Ian and Cynthia Linnabary were visiting their son and his family in Park City from Illinois last week. On Aug. 21 Ian climbed Utah Olympic Park on his bicycle, a ride he’d done before.
“But I was not hydrated,” he said. “Altitude was another part of the problem. And I was having bouts of low blood pressure, so they just said it was the perfect storm.”
Close to the bottom of Bear Hollow Drive, Ian had a cardiac event and blacked out. Witnesses said he slowly turned to the right, hit the curb and collapsed.
Retired police officer and Sun Peak resident Ross Heaton was also out for a ride when he saw the crowd gathering in his neighborhood.
“Here was this guy laying there on his back and a bunch of people kind of standing around,” Heaton said.
Park City Gardens employees Chris Johnson and Allison Magrane had been notified by a bystander who ran into the nearby nursery's parking lot to see if anyone knew CPR. Both Johnson and Magrane were CPR-certified and went to help and began chest compressions.
When Heaton arrived, he took over chest compressions. He said they couldn’t detect breathing or a pulse, so Johnson stabilized Ian’s head and began mouth-to-mouth.
“He was completely blue—totally cyanotic,” Heaton said.
A fourth person, a doctor, helped too, monitoring Ian’s wrist for a pulse.

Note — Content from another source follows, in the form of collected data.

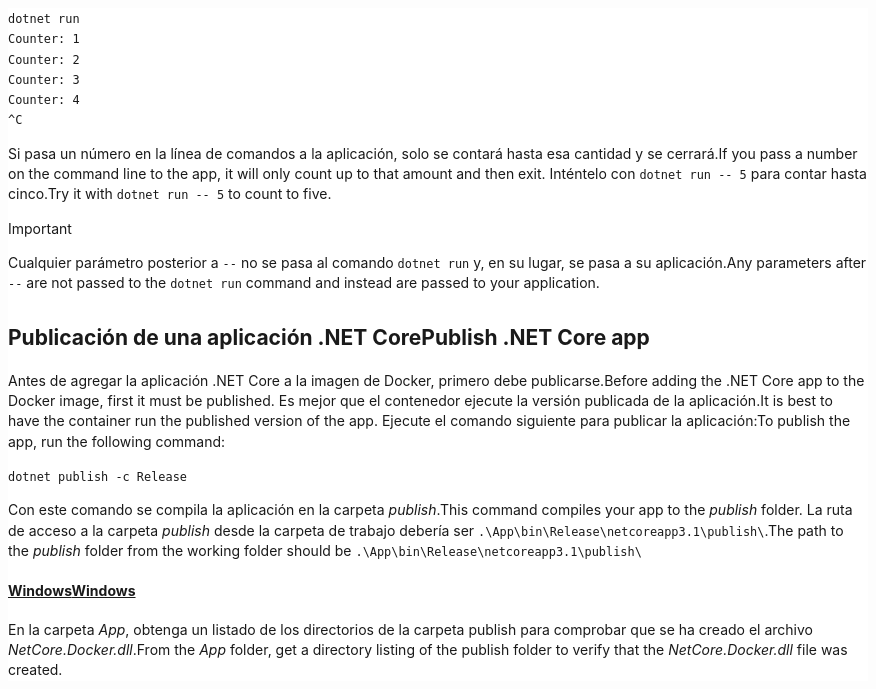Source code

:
 ```dotnetcli
dotnet run
Counter: 1
Counter: 2
Counter: 3
Counter: 4
^C
```

<span data-ttu-id="93898-144">Si pasa un número en la línea de comandos a la aplicación, solo se contará hasta esa cantidad y se cerrará.</span><span class="sxs-lookup"><span data-stu-id="93898-144">If you pass a number on the command line to the app, it will only count up to that amount and then exit.</span></span> <span data-ttu-id="93898-145">Inténtelo con `dotnet run -- 5` para contar hasta cinco.</span><span class="sxs-lookup"><span data-stu-id="93898-145">Try it with `dotnet run -- 5` to count to five.</span></span>

> [!IMPORTANT]
> <span data-ttu-id="93898-146">Cualquier parámetro posterior a `--` no se pasa al comando `dotnet run` y, en su lugar, se pasa a su aplicación.</span><span class="sxs-lookup"><span data-stu-id="93898-146">Any parameters after `--` are not passed to the `dotnet run` command and instead are passed to your application.</span></span>

## <a name="publish-net-core-app"></a><span data-ttu-id="93898-147">Publicación de una aplicación .NET Core</span><span class="sxs-lookup"><span data-stu-id="93898-147">Publish .NET Core app</span></span>

<span data-ttu-id="93898-148">Antes de agregar la aplicación .NET Core a la imagen de Docker, primero debe publicarse.</span><span class="sxs-lookup"><span data-stu-id="93898-148">Before adding the .NET Core app to the Docker image, first it must be published.</span></span> <span data-ttu-id="93898-149">Es mejor que el contenedor ejecute la versión publicada de la aplicación.</span><span class="sxs-lookup"><span data-stu-id="93898-149">It is best to have the container run the published version of the app.</span></span> <span data-ttu-id="93898-150">Ejecute el comando siguiente para publicar la aplicación:</span><span class="sxs-lookup"><span data-stu-id="93898-150">To publish the app, run the following command:</span></span>

```dotnetcli
dotnet publish -c Release
```

<span data-ttu-id="93898-151">Con este comando se compila la aplicación en la carpeta *publish*.</span><span class="sxs-lookup"><span data-stu-id="93898-151">This command compiles your app to the *publish* folder.</span></span> <span data-ttu-id="93898-152">La ruta de acceso a la carpeta *publish* desde la carpeta de trabajo debería ser `.\App\bin\Release\netcoreapp3.1\publish\`.</span><span class="sxs-lookup"><span data-stu-id="93898-152">The path to the *publish* folder from the working folder should be `.\App\bin\Release\netcoreapp3.1\publish\`</span></span>

#### <a name="windows"></a>[<span data-ttu-id="93898-153">Windows</span><span class="sxs-lookup"><span data-stu-id="93898-153">Windows</span></span>](#tab/windows)

<span data-ttu-id="93898-154">En la carpeta *App*, obtenga un listado de los directorios de la carpeta publish para comprobar que se ha creado el archivo *NetCore.Docker.dll*.</span><span class="sxs-lookup"><span data-stu-id="93898-154">From the *App* folder, get a directory listing of the publish folder to verify that the *NetCore.Docker.dll* file was created.</span></span>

“At one point, just before the paramedics arrived, the doctor said, ‘I've got a pulse." He could feel it in his wrist,” Heaton related. “He said, ‘It's thready, but it's there.’”

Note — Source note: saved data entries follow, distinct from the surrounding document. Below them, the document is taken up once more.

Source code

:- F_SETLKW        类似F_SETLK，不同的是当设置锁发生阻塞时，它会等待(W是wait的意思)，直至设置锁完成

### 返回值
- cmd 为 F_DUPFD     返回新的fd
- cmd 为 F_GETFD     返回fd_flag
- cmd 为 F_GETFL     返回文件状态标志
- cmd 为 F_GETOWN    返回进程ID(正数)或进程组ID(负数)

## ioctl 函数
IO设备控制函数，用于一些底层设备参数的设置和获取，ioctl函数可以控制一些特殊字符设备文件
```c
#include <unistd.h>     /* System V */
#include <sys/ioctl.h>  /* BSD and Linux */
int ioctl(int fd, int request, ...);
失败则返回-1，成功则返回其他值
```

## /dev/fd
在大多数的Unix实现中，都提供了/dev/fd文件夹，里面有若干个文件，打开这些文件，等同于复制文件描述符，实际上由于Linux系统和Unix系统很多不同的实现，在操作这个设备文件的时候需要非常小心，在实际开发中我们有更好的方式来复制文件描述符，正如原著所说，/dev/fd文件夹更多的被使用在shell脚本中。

Ian coughed a little, and Heaton said there was some foam in his mouth.
That’s when Park City paramedics arrived and took over. Summit County sheriff’s deputies, Park City police officers and Park City firefighters were also at the scene.

At home, his wife Cynthia had seen he was on Bear Hollow Drive.

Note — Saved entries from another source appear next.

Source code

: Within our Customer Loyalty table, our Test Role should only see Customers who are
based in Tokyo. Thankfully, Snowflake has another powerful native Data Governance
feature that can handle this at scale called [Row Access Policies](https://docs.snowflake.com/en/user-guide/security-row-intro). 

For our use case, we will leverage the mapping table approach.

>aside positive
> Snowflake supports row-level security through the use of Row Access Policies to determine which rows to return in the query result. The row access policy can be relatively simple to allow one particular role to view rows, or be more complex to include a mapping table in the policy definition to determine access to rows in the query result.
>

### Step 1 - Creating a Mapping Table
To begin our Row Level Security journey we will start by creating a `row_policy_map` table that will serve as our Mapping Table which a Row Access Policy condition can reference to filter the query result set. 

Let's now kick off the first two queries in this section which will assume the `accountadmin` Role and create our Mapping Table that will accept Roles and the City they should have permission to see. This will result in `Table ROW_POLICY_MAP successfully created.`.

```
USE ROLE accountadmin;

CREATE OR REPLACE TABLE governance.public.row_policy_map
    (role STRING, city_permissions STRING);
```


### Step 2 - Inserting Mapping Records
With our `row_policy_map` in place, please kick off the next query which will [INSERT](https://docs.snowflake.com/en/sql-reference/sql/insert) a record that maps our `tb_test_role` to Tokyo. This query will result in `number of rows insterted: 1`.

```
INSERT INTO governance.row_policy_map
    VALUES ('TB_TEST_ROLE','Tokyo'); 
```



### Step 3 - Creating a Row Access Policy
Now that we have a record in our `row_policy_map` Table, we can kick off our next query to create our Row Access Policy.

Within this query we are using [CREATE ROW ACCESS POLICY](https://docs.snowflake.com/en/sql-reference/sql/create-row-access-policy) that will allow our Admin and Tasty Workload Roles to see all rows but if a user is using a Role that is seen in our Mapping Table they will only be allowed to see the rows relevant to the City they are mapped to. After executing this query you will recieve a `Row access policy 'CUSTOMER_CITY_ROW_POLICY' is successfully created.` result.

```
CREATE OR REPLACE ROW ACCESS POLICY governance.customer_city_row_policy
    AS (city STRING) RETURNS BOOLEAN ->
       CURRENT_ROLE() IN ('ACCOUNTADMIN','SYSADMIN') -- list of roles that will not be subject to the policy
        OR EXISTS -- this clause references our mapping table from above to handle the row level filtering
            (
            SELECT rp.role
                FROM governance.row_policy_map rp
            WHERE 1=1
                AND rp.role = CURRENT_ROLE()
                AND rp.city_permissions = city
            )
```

“I was tracking him on an app that I use to track him when he cycles so that I'm sure that I know where he is and that he isn't hurt,” she said.
When she checked again, the tracker was at the University of Utah Medical Center.
“And that's when I knew something wasn't right. We just dropped everything and drove from Park City up to Salt Lake City to the university hospital,” Cynthia said.
The Park City Fire District said Ian arrived in critical condition Eventually, he regained consciousness.
“I remember they were looking at me and they asked me how I felt. ‘I feel fine,’” he said. “And they said, ‘Do you know where you are?’ I said, ‘Looks like a hospital.’”
Heaton had called every hospital in the area. The medical center confirmed Ian arrived alive, and connected Heaton with a social worker who reached Cynthia.
Ian called Heaton the next day. Ian, Cynthia, Ian’s daughter-in-law, Heaton, Johnson and Magrane got together at the nursery for coffee Aug. 23.
Both Johnson and Magrane were happy to have been in the right place at the right time and that there were other bystanders willing to help.
"I was just happy I could be there to run and help," Magrane later told KPCW.
No one was able to identify the doctor afterward.
Ian and Cynthia both said the bystanders who jumped in saved his life that day. Ian thanked the hospital and paramedics too.
“I absolutely am very grateful for being here, still, and happy to have met the people that have taken care of me,” he said.
Ian told KPCW the bicycle, an S-Works Epic Hardtail, is in good condition as well.